Since it’s about 100 years ago I last looked at this sort of slightly annoying (!) problem I found myself in the position of your students. My suggested strategy is “Read the question, and now read between the lines, and now read the mind of he who thought this one up.”

I’d suggest that they take a look at this scenario with just two passengers. Then three. And four. And so on. Notice any patterns?

Hmm.. I’m not a math person but I tried to solve this using Michael’s advice and ended up with:

(N-2)(N-2)! out of (N-1)(N-1)!

which yields ~-9.146912e+157 for N = 100. Assuming I didn’t do something wrong (which I probably did), I’m going to pick E), for [Effectively] Zero.

Did you ever post a solution?

I just noticed the solution in the link.. but I’m not sure I agree. My original answer assumed the first guy *never* sits in his own seat, but even if he does the posted solution seems incorrect.

If you consider two people, me (M) and him (H), you get two possibilities:

M H

——

M H (in my seat)

H M

which is 50% chance of me in my seat.

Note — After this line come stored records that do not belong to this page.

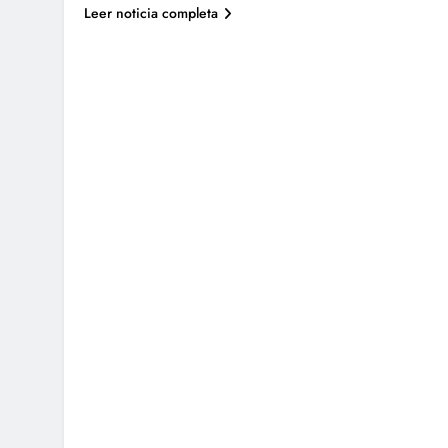
Leer noticia completa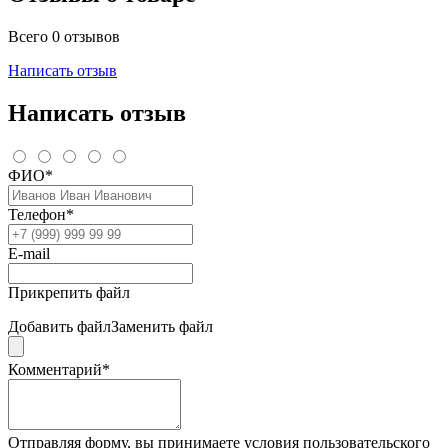
Всего 0 отзывов
Написать отзыв
Написать отзыв
ФИО*
Телефон*
E-mail
Прикрепить файл
Добавить файл
Заменить файл
Комментарий*
Отправляя форму, вы принимаете условия пользовательского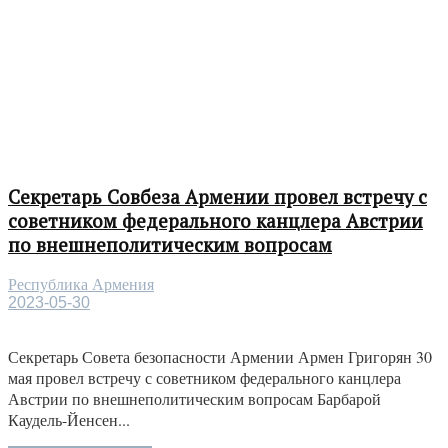
Секретарь Совбеза Армении провел встречу с
советником федерального канцлера Австрии
по внешнеполитическим вопросам
Республика Армения
2023-05-30
Секретарь Совета безопасности Армении Армен Григорян 30
мая провел встречу с советником федерального канцлера
Австрии по внешнеполитическим вопросам Барбарой
Каудель-Йенсен...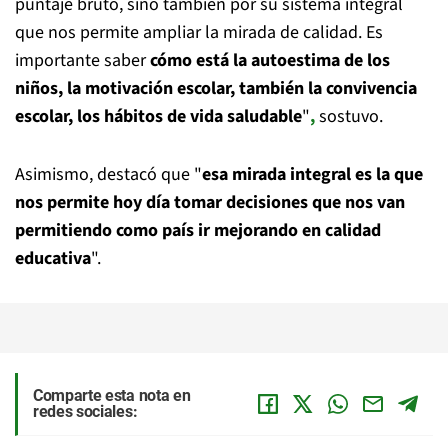
puntaje bruto, sino también por su sistema integral
que nos permite ampliar la mirada de calidad. Es
importante saber
cómo está la autoestima de los
niños, la motivación escolar, también la convivencia
escolar, los hábitos de vida saludable
"
,
sostuvo.
Asimismo, destacó que "
esa mirada integral es la que
nos permite hoy día tomar decisiones que nos van
permitiendo como país ir mejorando en calidad
educativa
".
Comparte esta nota en
redes sociales: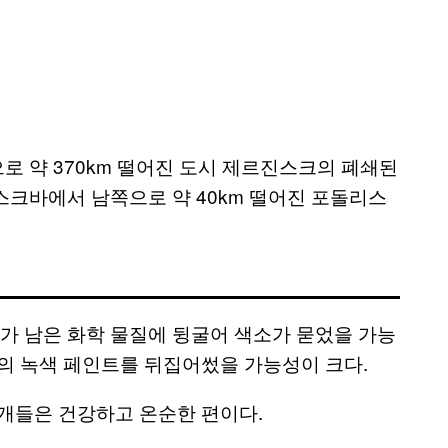
 약 370km 떨어진 도시 제르진스크의 폐쇄된
스크바에서 남쪽으로 약 40km 떨어진 포돌리스
 남은 화학 물질에 뒹굴어 색소가 묻었을 가능
의 녹색 페인트를 뒤집어썼을 가능성이 크다.
 개들은 건강하고 온순한 편이다.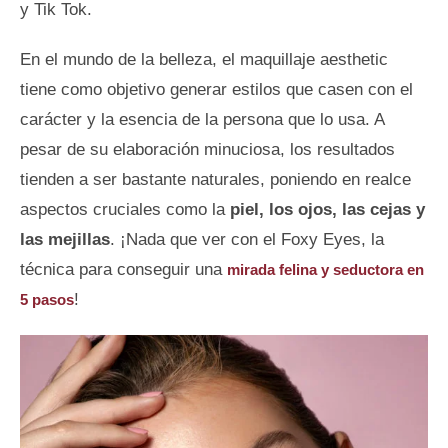
y Tik Tok.
En el mundo de la belleza, el maquillaje aesthetic
tiene como objetivo generar estilos que casen con el
carácter y la esencia de la persona que lo usa. A
pesar de su elaboración minuciosa, los resultados
tienden a ser bastante naturales, poniendo en realce
aspectos cruciales como la
piel, los ojos, las cejas y
las mejillas
. ¡Nada que ver con el Foxy Eyes, la
técnica para conseguir una
mirada felina y seductora en
!
5 pasos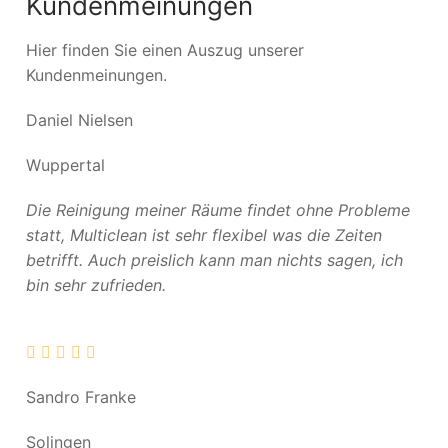
Kundenmeinungen
Hier finden Sie einen Auszug unserer
Kundenmeinungen.
Daniel Nielsen
Wuppertal
Die Reinigung meiner Räume findet ohne Probleme
statt, Multiclean ist sehr flexibel was die Zeiten
betrifft. Auch preislich kann man nichts sagen, ich
bin sehr zufrieden.
Sandro Franke
Solingen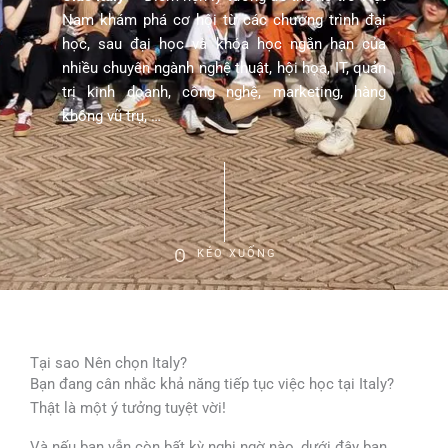
Nam khám phá cơ hội từ các chương trình đại
học, sau đại học và khóa học ngắn hạn của
nhiều chuyên ngành nghệ thuật, hội họa, IT, quản
trị kinh doanh, công nghệ, marketing, hàng
không vũ trụ, …
KÉO XUỐNG
Tại sao Nên chọn Italy?
Bạn đang cân nhắc khả năng tiếp tục việc học tại Italy?
Thật là một ý tưởng tuyệt vời!
Và nếu bạn vẫn còn bất kỳ nghi ngờ nào, dưới đây bạn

However, if you consider three people and add Other guy (O), then there are 6 possibilities:

M H O

———

M H O (in my seat)

M O H (in my seat)

H M O

H O M

O H M

H M H

only 2 of which end up with me in my seat (~33%). For 4 people, you get 6 / 24 times I’m in my seat (25%), etc. Which gives us 1/N or “1 out of N” where N is the number of people. So in this case, I would say D) 1 out of 100.